El Festival Internacional de Santander vivió la noche del pasado 5 de agosto un terremoto lírico y emocional inolvidable. Treinta años exactos después del homenaje que la cita estival cántabra rindió al mítico Giuseppe di Stefano, la gala protagonizada por Sondra Radvanovsky y Jonathan Tetelman supuso la mejor celebración posible del centenario de la muerte de Giacomo Puccini y la constatación de que, pese al tiempo transcurrido, su manera de entender el canto y favorecer la melodía sigue gozando de muy buena salud.
Vaya esta afirmación no tanto por las descomunales ovaciones con que el público respondió a a todas y cada una de las intervenciones de los cantantes, que también, como por la perfecta asimilación que estos evidenciaron de un estilo que, a falta de un calificativo más preciso, denominaremos mediterráneo y que es tradición y leyenda. A ella pertenecen los grandes cantantes del pasado y, desde hace tiempo y por derecho propio, Sondra Radvanovsky. Por eso no es casual y nos parece muy acertado que el propio Tetelman la etiquetase como eso, como una leyenda, en una story de Instagram horas antes de la gala.
Lo que sucedió en el transcurso del concierto que se reseña sería tan prolijo de narrar como difícil de resumir. Sirva a ese fin detallar que no sólo se interpretaron fragmentos instrumentales, arias y dúos de óperas puccinianas como Manon Lescaut, Tosca y Turandot, sino también de Verdi (La Forza del Destino y Macbeth), Giordano (Andrea Chénier) y Mascagni (Cavalleria rusticana). Y sirva también señalar que la enorme voz de lírico spinto de la Radvanovsky resonó desde la primera nota del aria de Leonora y hasta la última fila del auditorio con una espectacular messa di voce que, además de una lección de canto, constituyó la antesala de todo lo que estaba por venir.
El largo y exigente programa posibilitó una sucesión infinita de smorzature y filados en lo que pudo parecer un alarde atlético, pero que en realidad era el uso discreto de los recursos expresivos necesarios no solo para componer una ilusión y recrear a Tosca, sino para serlo. Algún maniático se atreverá a señalar que el timbre ha perdido algo de lozanía, pero si así fuera, ¿a quién le importa? La redondez y homogeneidad del instrumento permanece intacta y sigue siendo tan admirable como su caudal, extensión y capacidad de penetración, de manera que, ya sea una nota grave o aguda y pese a que toda la orquesta toque forte, por encima siempre distinguimos la voz y la reconocemos como suya. Y luego está, claro, el talento dramático, su absoluto dominio de la escena y su innata facilidad para comunicar con el público.
En igualar esa reacción química que es la conexión emocional con el que escucha, se afanó también Jonathan Tetelman, tenor “grande lírico”, según se autodefinió en la entrevista que concedió a Ritmo (nº 977) hace unos meses. Anoche lo logró plenamente. Que el timbre es muy agradable, de los que no abundan por su calidez y generosidad, lo sabíamos quienes hemos escuchado alguna de sus grabaciones; el disfrute aumentó ante su desenvoltura escénica, la atención al fraseo (Macbeth), el esmero en el juego de dinámicas (Turandot) y la penetración de un agudo cuyo cuerpo y brillo deseamos que conserve durante al menos tantos años como su colega.

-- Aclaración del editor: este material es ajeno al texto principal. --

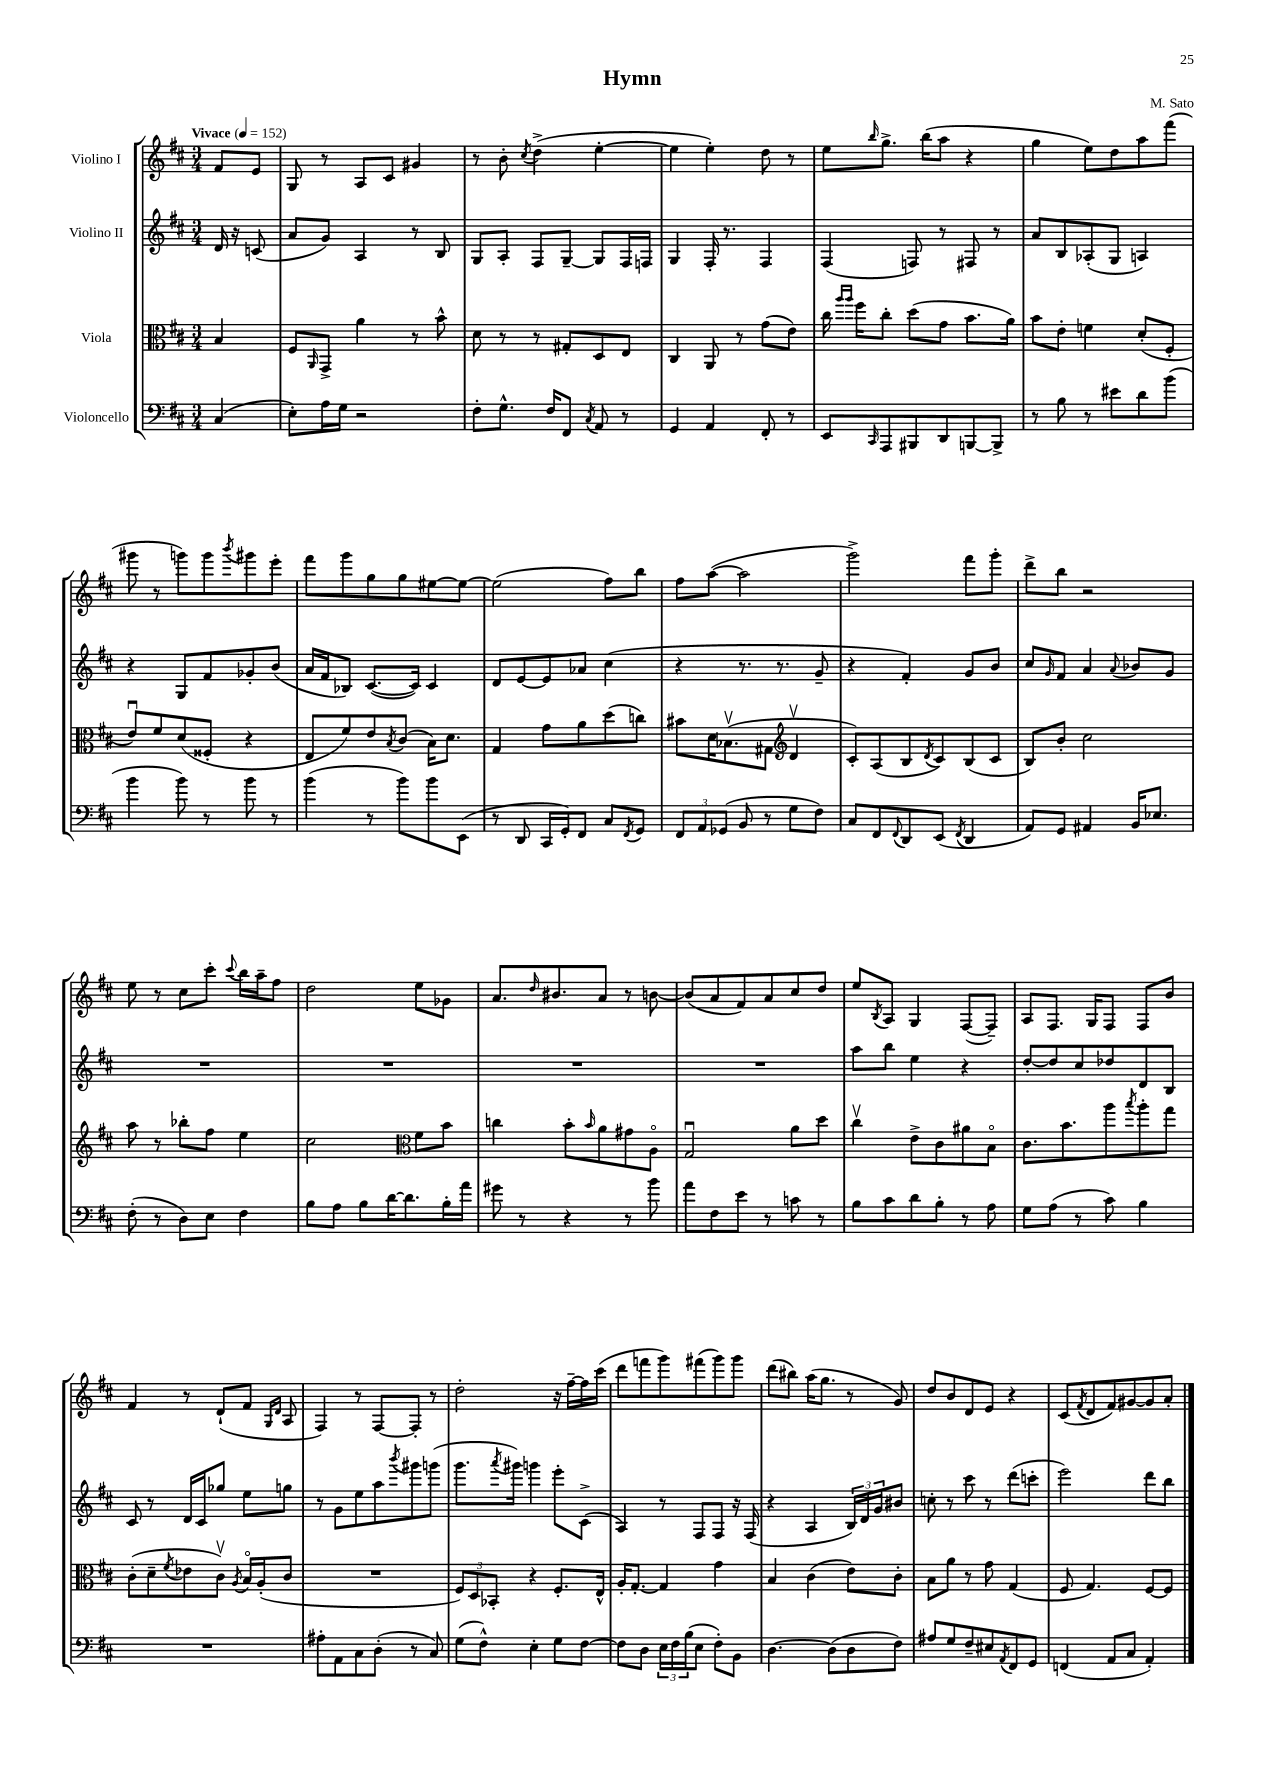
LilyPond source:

\header { title = "Hymn" composer = "M. Sato" }
<<
\new StaffGroup <<
\new Staff = "s0" \with { instrumentName = "Violino I" } {
    \clef treble \key d \major \numericTimeSignature \time 3/4 \partial 4 \tempo "Vivace" 4 = 152
    fis'8 e'8 |
    g8 r8 a8 cis'8 gis'4 |
    r8 b'8-. \acciaccatura { cis''8 } d''4->( e''4~-. |
    e''4 e''4-.) d''8 r8 |
    e''8 \grace { b''16 } g''8.-> b''16( a''8 r4 |
    g''4 e''8) d''8 a''8 fis'''8( |
    gis'''8 r8 g'''8) g'''8 \acciaccatura { b'''8 } gis'''8 e'''8-. |
    fis'''8 g'''8 g''8 g''8 eis''8~ eis''8~ |
    eis''2( fis''8) b''8 |
    fis''8 a''8~( a''2 |
    g'''2->) fis'''8 g'''8-. |
    d'''8-> b''8 r2 |
    e''8 r8 cis''8 cis'''8-. \appoggiatura { cis'''8 } b''16 a''16-- fis''8 |
    d''2 e''8 ges'8 |
    a'8. \grace { d''16 } bis'8. a'8 r8 b'8~ |
    b'8( a'8 fis'8) a'8 cis''8 d''8 |
    e''8 \acciaccatura { b8 } a8 g4 fis8~( fis8--) |
    a8 fis8. g16 fis8 fis8 b'8 |
    fis'4 r8 d'8-!( fis'8 \grace { g16 d'16 } a8 |
    fis4) r8 fis8~ fis8-. r8 |
    d''2-. r16 fis''16~-- fis''16 cis'''16( |
    d'''8 f'''8 g'''8) fis'''8( g'''8) g'''8 |
    d'''8( bis''8) a''16( g''8. r8 g'8) |
    d''8 b'8 d'8 e'8 r4 |
    cis'8( \acciaccatura { fis'8 } d'8 fis'8) gis'8~ gis'8 a'8-. \bar "|." |
}
\new Staff = "s1" \with { instrumentName = "Violino II" } {
    \clef treble \key d \major \numericTimeSignature \time 3/4 \partial 4
    d'16 r16 c'8( |
    a'8 g'8) a4 r8 b8 |
    g8 a8-. fis8 g8~-- g8 fis16 f16 |
    g4 fis16-. r8. fis4 |
    fis4( f8) r8 fis8 r8 |
    a'8 b8 aes8-.( g8 a4) |
    r4 g8 fis'8 ges'8-. b'8( |
    a'16 fis'16 bes8) cis'8.~( cis'16) cis'4 |
    d'8 e'8~ e'8 aes'8 cis''4( |
    r4 r8. r8. g'8-- |
    r4 fis'4-.) g'8 b'8 |
    cis''8 \grace { g'16 } fis'8 a'4 \appoggiatura { a'8 } bes'8 g'8 |
    R2. |
    R2. |
    R2. |
    R2. |
    a''8 b''8 e''4 r4 |
    d''8~-. d''8 cis''8 des''8 d'8 b8 |
    cis'8 r8 d'16 cis'16 ges''8 e''8 g''8 |
    r8 g'8 e''8 a''8 \acciaccatura { b'''8 } gis'''8 g'''8( |
    g'''8. \acciaccatura { a'''8 } gis'''16) g'''4 e'''8-. cis'8->( |
    a4) r8 fis8 fis8 r16 fis16( |
    r4 a4 \tuplet 3/2 { b16) d'16 g'16 } bis'8 |
    c''8-. r8 cis'''8 r8 d'''8( c'''8-. |
    e'''2) d'''8 b''8 \bar "|." |
}
\new Staff = "s2" \with { instrumentName = "Viola" } {
    \clef alto \key d \major \numericTimeSignature \time 3/4 \partial 4
    b4 |
    fis8 \grace { a,16 } g,8-> a'4 r8 b'8-^ |
    d'8 r8 r8 gis8-. d8 e8 |
    cis4 a,8 r8 g'8( e'8) |
    cis''16 \grace { a''16 a''16 } fis''16 cis''8-. d''8( g'8 b'8. a'16) |
    b'8 e'8-. f'4 d'8-.( fis8-. |
    e'8\downbow) fis'8 d'8( fisis8-. r4 |
    e8 fis'8) e'8 \acciaccatura { b8 } cis'8( b16) d'8. |
    g4 g'8 a'8 d''8( c''8) |
    bis'8 d'16 bes8.\upbow( gis8 \clef treble d'4\upbow |
    cis'8-.) a8( b8 \acciaccatura { d'8 } cis'8) b8( cis'8 |
    b8) b'8-. cis''2 |
    a''8 r8 bes''8-. fis''8 e''4 |
    cis''2 \clef alto fis'8 b'8 |
    c''4 b'8-. \grace { b'16 } a'8 gis'8 a8\flageolet |
    g2\downbow a'8 d''8 |
    cis''4\upbow e'8-> cis'8 ais'8 b8\flageolet |
    cis'8. b'8. a''8 \acciaccatura { b''8 } a''8-. g''8 |
    cis'8-.( d'8-- \acciaccatura { fis'8 } ees'8 cis'8\upbow) \acciaccatura { a8 } b16\flageolet a16-.( cis'8 |
    R2. |
    \tuplet 3/2 { fis8) d8 bes,8-. } r4 fis8.-. e16-^ |
    a16-. g8.~-. g4 g'4 |
    b4 cis'4( e'8) cis'8-. |
    b8 a'8 r8 g'8 g4( |
    fis8 g4.) fis8~ fis8 \bar "|." |
}
\new Staff = "s3" \with { instrumentName = "Violoncello" } {
    \clef bass \key d \major \numericTimeSignature \time 3/4 \partial 4
    cis4( |
    e8-.) a16 g16 r2 |
    fis8-. g8.-^ fis16 fis,8 \acciaccatura { cis8 } a,8 r8 |
    g,4 a,4 fis,8-. r8 |
    e,8 \grace { cis,16 } a,,8 bis,,8 d,8 b,,8~ b,,8-> |
    r8 b8 r8 eis'8 d'8 b'8( |
    b'4 b'8) r8 b'8 r8 |
    b'4( r8 b'8) b'8 e,8( |
    r8 d,8 cis,16 g,16-.) fis,8 cis8 \acciaccatura { fis,8 } g,8 |
    \tuplet 3/2 { fis,8 a,8 ges,8( } b,8 r8 g8 fis8) |
    cis8 fis,8 \appoggiatura { fis,8 } d,8 e,8( \acciaccatura { fis,8 } d,4 |
    a,8) g,8 ais,4 b,16 ees8. |
    fis8-.( r8 d8) e8 fis4 |
    b8 a8 b8 d'16~ d'8. b16-. a'16 |
    gis'8 r8 r4 r8 b'8 |
    a'8 fis8 e'8 r8 c'8 r8 |
    b8 cis'8 d'8 b8-. r8 a8 |
    g8 a8( r8 cis'8) b4 |
    R2. |
    ais8-. a,8 cis8 d8-.( r8 cis8) |
    g8( fis8-^) e4-. g8 fis8~ |
    fis8 d8 \tuplet 3/2 { e16 fis16 b16( } e8 fis8-.) b,8 |
    d4.~ d8( d8 fis8) |
    ais8 g8 fis8-- eis8 \acciaccatura { a,8 } fis,8 g,8 |
    f,4( a,8 cis8 a,4-.) \bar "|." |
}
>>
>>
\layout { \context { \Score \remove "Bar_number_engraver" } }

Soprano y tenor estuvieron muy bien acompañados por una versátil Orquesta Sinfónica de Bilbao y la batuta de Riccardo Frizza, director de esos que respiran con los cantantes y ayudan a dar lo mejor de sí mismos a los que le rodean. No sé si esa es la vieja escuela o la única, pero sí sé que el éxito colosal de la velada también es suyo.
Darío Fernández Ruiz
73 Festival Internacional de Santander.
Sondra Radvanovsky, soprano.
Jonathan Tetelman, tenor.
Orquesta Sinfónica de Bilbao.
Ricardo Frizza, director.
Obras de Puccini, Verdi, Giordano y Mascagni.